### Dataset:
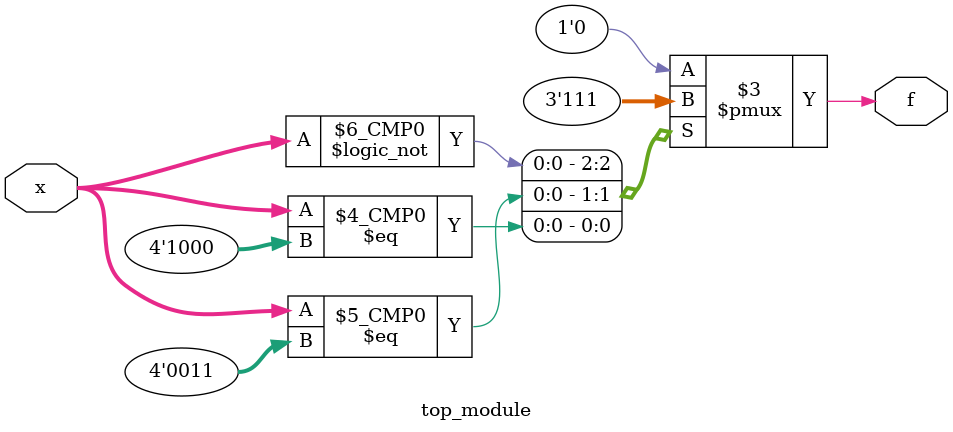
<source format=sv>
module top_module (
	input [4:1] x,
	output logic f
);

always_comb begin
    case (x)
        4'b0000: f = 1'b1;
        4'b0001: f = 1'b0;
        4'b0011: f = 1'b1;
        4'b0110: f = 1'b0;
        4'b1000: f = 1'b1;
        default: f = 1'b0;
    endcase
end

endmodule

</source>
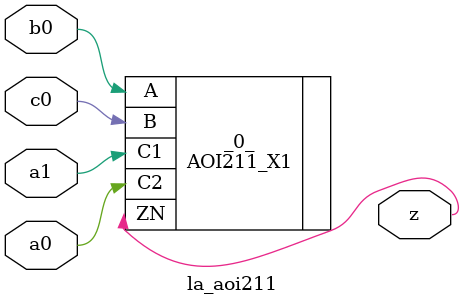
<source format=v>

/* Generated by Yosys 0.37 (git sha1 a5c7f69ed, clang 14.0.0-1ubuntu1.1 -fPIC -Os) */

module la_aoi211(a0, a1, b0, c0, z);
  input a0;
  wire a0;
  input a1;
  wire a1;
  input b0;
  wire b0;
  input c0;
  wire c0;
  output z;
  wire z;
  AOI211_X1 _0_ (
    .A(b0),
    .B(c0),
    .C1(a1),
    .C2(a0),
    .ZN(z)
  );
endmodule

</source>
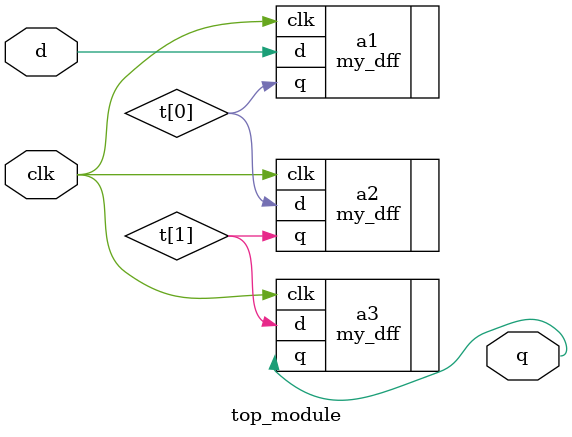
<source format=v>
module top_module ( input clk, input d, output q );
    wire t[1:0];
    my_dff a1(.clk(clk),.d(d),.q(t[0]));
    my_dff a2(.clk(clk),.d(t[0]),.q(t[1]));
    my_dff a3(.clk(clk),.d(t[1]),.q(q));


endmodule

</source>
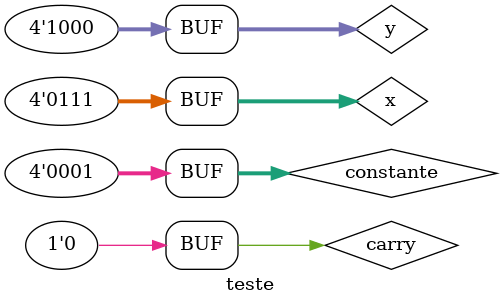
<source format=v>


	
	module halfAdder( s0,s1, a, b);
	
	input a, b;
	output s0, s1;
	
	xor XOR1(s0, a, b);
	and AND1(s1, a, b);

	endmodule 
	
// ------------------------- 
// full adder 
// -------------------------	
	
	module fullAdder(s0, s1, a, b, c);
	
	input a, b, c;
	output s0, s1;
	wire q0, q1, q2;
	
	halfAdder HA1(q0, q1, a, b);
	halfAdder HA2(s0, q2, c, q0);
	or OR1(s1, q2, q1);
	
	endmodule
	

// ------------------------- 
// full adder 4 bits
// -------------------------	
	

	module fullAdder4 (output [3:0]s,
	input Carry, 
	input [3:0]a, 
	input [3:0]b); 
	
	// descrever por portas
	wire vaiUm;
	wire vaiUm1;
	wire vaiUm2;
	wire s_xor;
	wire s_xor1;
	wire s_xor2;
	wire s_xor3;
	wire carryOut;
	
	
	
	xor XOR1	(s_xor,  b[0], Carry);
	xor XOR2	(s_xor1, b[1], Carry );
	xor XOR3	(s_xor2, b[2], Carry);
	xor XOR4	(s_xor3, b[3], Carry);
	
	
	fullAdder FA1(s[0], vaiUm, Carry, a[0], s_xor);
	fullAdder FA2(s[1], vaiUm1, a[1], s_xor1,vaiUm);
	fullAdder FA3(s[2], vaiUm2, a[2], s_xor2,vaiUm1);	
	fullAdder FA4(s[3],carryOut , a[3], s_xor3,vaiUm2);
	
	
	
// descrever por portas 
	endmodule // fullAdder 
	
	
// ------------------------- 
// half Subtractor
// ------------------------- 
	
	module halfSub( s0,s1, a, b);
	
	input a, b;
	output s0, s1;
	
	xor XOR1(s0, a, b);
	and AND1(s1,~a, b);

	endmodule 
	
// ------------------------- 
// full Subtractor
// -------------------------	
	
	module fullSub(s0, s1, a, b, c);
	
	input a, b, c;
	output s0, s1;
	wire q0, q1, q2;
	
	halfSub HS1(q0, q1, a, b);
	halfSub HS2(s0, q2, q0, c);
	or OR1(s1, q2, q1);
	
	endmodule
	

// ------------------------- 
// full subtractor 4 bits
// -------------------------	
	

	module fullSub4 (output [3:0]s,
	input [3:0]a, 
	input [3:0]b); 
	
	// descrever por portas
	wire vemUm;
	wire vemUm1;
	wire vemUm2;
	wire carryOut;
	
	
	halfSub HS(s[0], vemUm, a[0], b[0]);
	fullSub FS1(s[1], vemUm1, a[1], b[1], vemUm);
	fullSub FS2(s[2], vemUm2, a[2], b[2], vemUm1);	
	fullSub FS3(s[3],carryOut, a[3], b[3],vemUm2);
	
	

// descrever por portas 
	endmodule // fullSub 
	 
	
	


// ------------------------- definir dados 
	
	module teste;
	
	reg [3:0] x; 
	reg [3:0] y; 
	reg carry;
	reg [3:0]constante;
	wire [3:0] soma;
	wire [3:0] saida;
	
	fullAdder4 FA(soma, carry,x,y);
	fullSub4 FS1(saida, soma, constante);	
	
	
		
	
	 
// ------------------------- parte principal 
	initial begin 
	$display("Exemplo00048 - Flávio Andrade Amaral Motta - 392001"); 
	$display("Test ALU's full adder");  
	
	
	#1 x = 1100; y = 0100; carry = 0; constante = 0001; 
	
// projetar testes do 
	
	$monitor("x = %4b \t y = %4b\t carry1 = %b\t constante = %b\t   saida = %5b\n",x,y,carry, constante, saida);
	
	#1 x = 0010; y = 0000; carry = 0; constante = 0001; 
	#1 x = 0001; y = 0001; carry = 1; constante = 0001; 
	#1 x = 0000; y = 0001; carry = 1; constante = 0001; 
	#1 x = 1111; y = 1000; carry = 0; constante = 0001; 
end 
endmodule // test_ComplementoDois
</source>
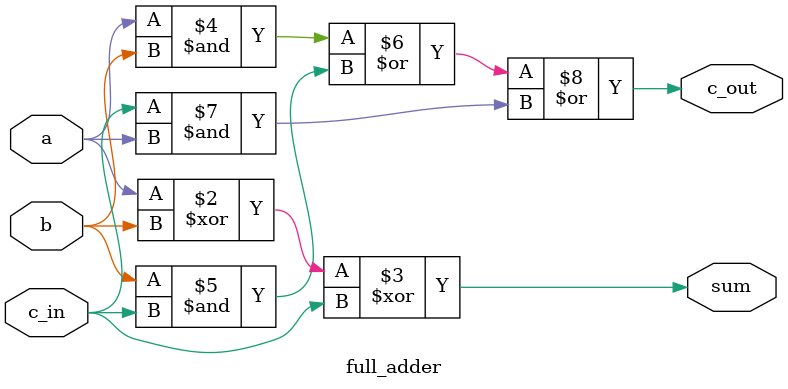
<source format=sv>
module full_adder(
  input logic a, b,
  output logic sum,
  input logic c_in,
  output logic c_out
);

always_comb begin
  sum = a ^ b ^ c_in;
  c_out = (a & b) | (b & c_in) | (c_in & a);
end

endmodule

</source>
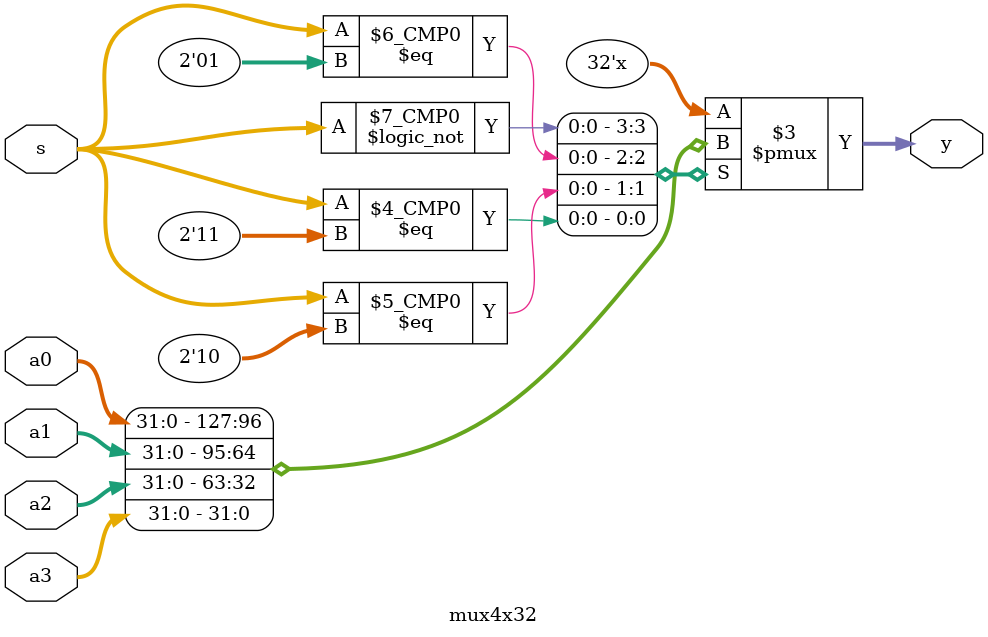
<source format=v>
module mux4x32 (a0,a1,a2,a3,s,y);

   input [31:0]  a0,a1,a2,a3;
   input [ 1:0]  s;
   
   output [31:0] y;
   reg [31:0] y;
	initial begin
		y=0;
	end
   always @ *
   case (s)
   
      2'b00: y = a0;
      2'b01: y = a1;
      2'b10: y = a2;
      2'b11: y = a3;
   
   endcase
endmodule 
</source>
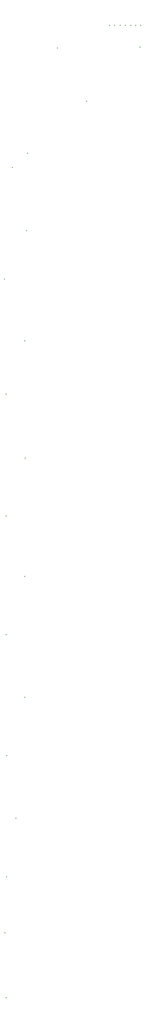
<source format=gbr>
%TF.GenerationSoftware,KiCad,Pcbnew,8.0.2*%
%TF.CreationDate,2025-02-10T20:40:31+01:00*%
%TF.ProjectId,FT25_AMS_VSENS,46543235-5f41-44d5-935f-5653454e532e,rev?*%
%TF.SameCoordinates,Original*%
%TF.FileFunction,Plated,1,4,PTH,Drill*%
%TF.FilePolarity,Positive*%
%FSLAX46Y46*%
G04 Gerber Fmt 4.6, Leading zero omitted, Abs format (unit mm)*
G04 Created by KiCad (PCBNEW 8.0.2) date 2025-02-10 20:40:31*
%MOMM*%
%LPD*%
G01*
G04 APERTURE LIST*
%TA.AperFunction,ViaDrill*%
%ADD10C,0.300000*%
%TD*%
G04 APERTURE END LIST*
D10*
X197150000Y-91600000D03*
X197300000Y-216100000D03*
X197500000Y-136700000D03*
X197500000Y-159300000D03*
X197500000Y-228500000D03*
X197550000Y-113450000D03*
X197600000Y-182300000D03*
X197600000Y-205400000D03*
X198718423Y-70342190D03*
X199400000Y-194287500D03*
X201100000Y-103300000D03*
X201100000Y-148200000D03*
X201100000Y-171200000D03*
X201200000Y-125700000D03*
X201425000Y-82300000D03*
X201605503Y-67621559D03*
X207350000Y-47500000D03*
X212900000Y-57650000D03*
X217300000Y-43200000D03*
X218300000Y-43200000D03*
X219400000Y-43200000D03*
X220400000Y-43200000D03*
X221400000Y-43200000D03*
X222300000Y-43200000D03*
X223150000Y-47350000D03*
X223300000Y-43200000D03*
M02*

</source>
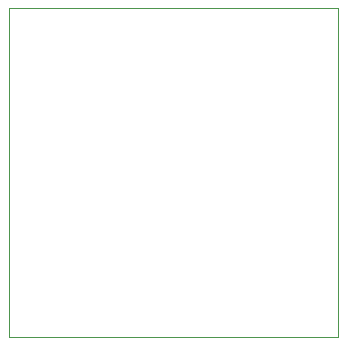
<source format=gbr>
G04 #@! TF.GenerationSoftware,KiCad,Pcbnew,5.1.5+dfsg1-2build2*
G04 #@! TF.CreationDate,2022-03-05T21:40:51-05:00*
G04 #@! TF.ProjectId,N_FLANGE_4_HOLES,4e5f464c-414e-4474-955f-345f484f4c45,rev?*
G04 #@! TF.SameCoordinates,Original*
G04 #@! TF.FileFunction,Legend,Bot*
G04 #@! TF.FilePolarity,Positive*
%FSLAX46Y46*%
G04 Gerber Fmt 4.6, Leading zero omitted, Abs format (unit mm)*
G04 Created by KiCad (PCBNEW 5.1.5+dfsg1-2build2) date 2022-03-05 21:40:51*
%MOMM*%
%LPD*%
G04 APERTURE LIST*
%ADD10C,0.050000*%
G04 APERTURE END LIST*
D10*
X50000000Y-77900000D02*
X77900000Y-77900000D01*
X77900000Y-50000000D02*
X77900000Y-77900000D01*
X50000000Y-50000000D02*
X77900000Y-50000000D01*
X50000000Y-50000000D02*
X50000000Y-77900000D01*
M02*

</source>
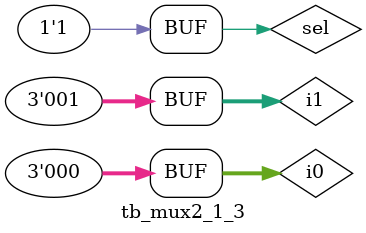
<source format=v>
`timescale 1ns / 1ps

module mux2_1_3(
		output reg [2:0] o,
		input [2:0] i0, i1,
		input sel);
//	not(nsel, sel);
//	and(t1, i0, nsel), (t2, i1, sel);
//	or(o, t1, t2);
	always @(sel, i0, i1)
	case(sel)
		0: o = i0;
		1: o = i1;
	endcase
endmodule

module tb_mux2_1_3;
	reg [2:0] i0, i1;
	reg sel;
	wire [2:0] o;
	
	mux2_1_3 m(o, i0, i1, sel);
	
	initial
	begin
		i0=0; i1=1;
		#10 sel=0;
		#10 sel=1;
		#10 sel=1;
		#10 sel=0;
		#10 sel=0;
		#10 sel=1;
	end
endmodule

</source>
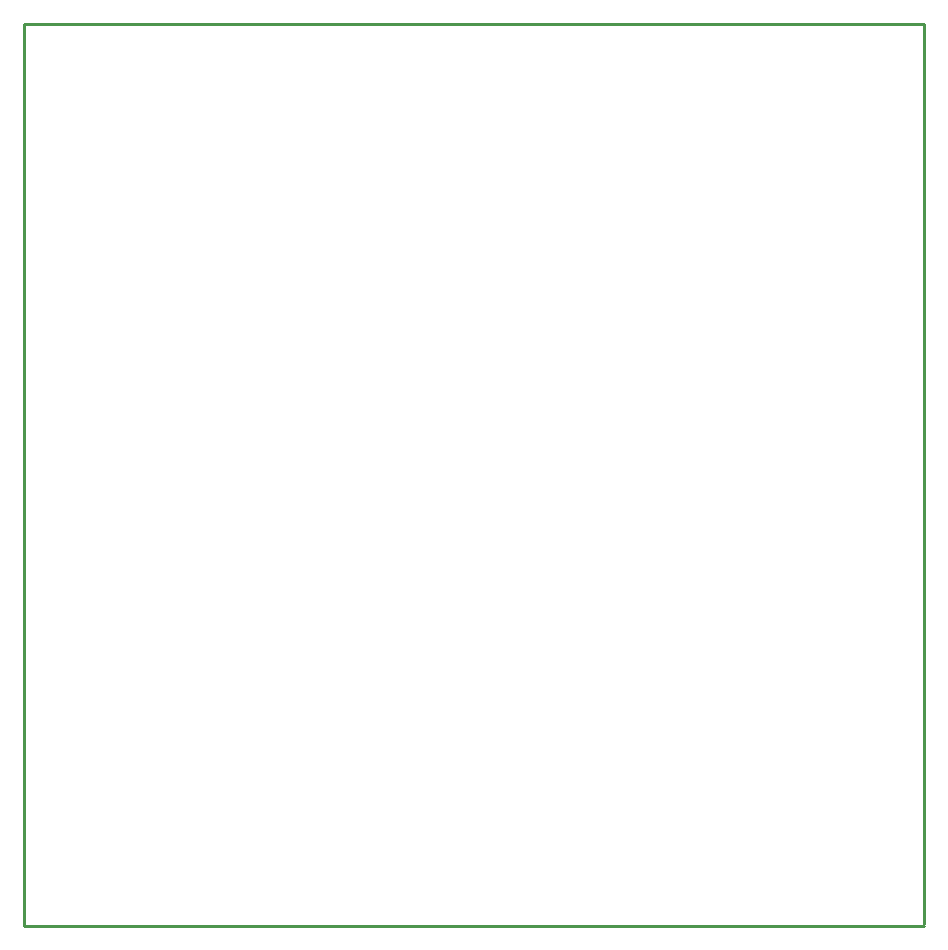
<source format=gm1>
G04*
G04 #@! TF.GenerationSoftware,Altium Limited,Altium Designer,20.2.6 (244)*
G04*
G04 Layer_Color=16711935*
%FSLAX24Y24*%
%MOIN*%
G70*
G04*
G04 #@! TF.SameCoordinates,67DAE9A7-D567-40AA-987E-AE02A1C53A3D*
G04*
G04*
G04 #@! TF.FilePolarity,Positive*
G04*
G01*
G75*
%ADD10C,0.0100*%
D10*
X10050Y49850D02*
X40050D01*
X10050Y19800D02*
Y49850D01*
X10050Y19800D02*
X40050D01*
X40050Y49850D02*
X40050Y19850D01*
X10050Y49850D02*
X40050D01*
X10050Y19800D02*
Y49850D01*
X10050Y19800D02*
X40050D01*
X40050Y49850D02*
X40050Y19850D01*
M02*

</source>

### What to work on:
Restate word for word the entries above from the line with "module halfSub( s0,s1, a, b);" through the line with "module fullSub(s0, s1, a, b, c);", inclusive, leaving out everything else.

### Worked solution:
	module halfSub( s0,s1, a, b);
	
	input a, b;
	output s0, s1;
	
	xor XOR1(s0, a, b);
	and AND1(s1,~a, b);

	endmodule 
	
// ------------------------- 
// full Subtractor
// -------------------------	
	
	module fullSub(s0, s1, a, b, c);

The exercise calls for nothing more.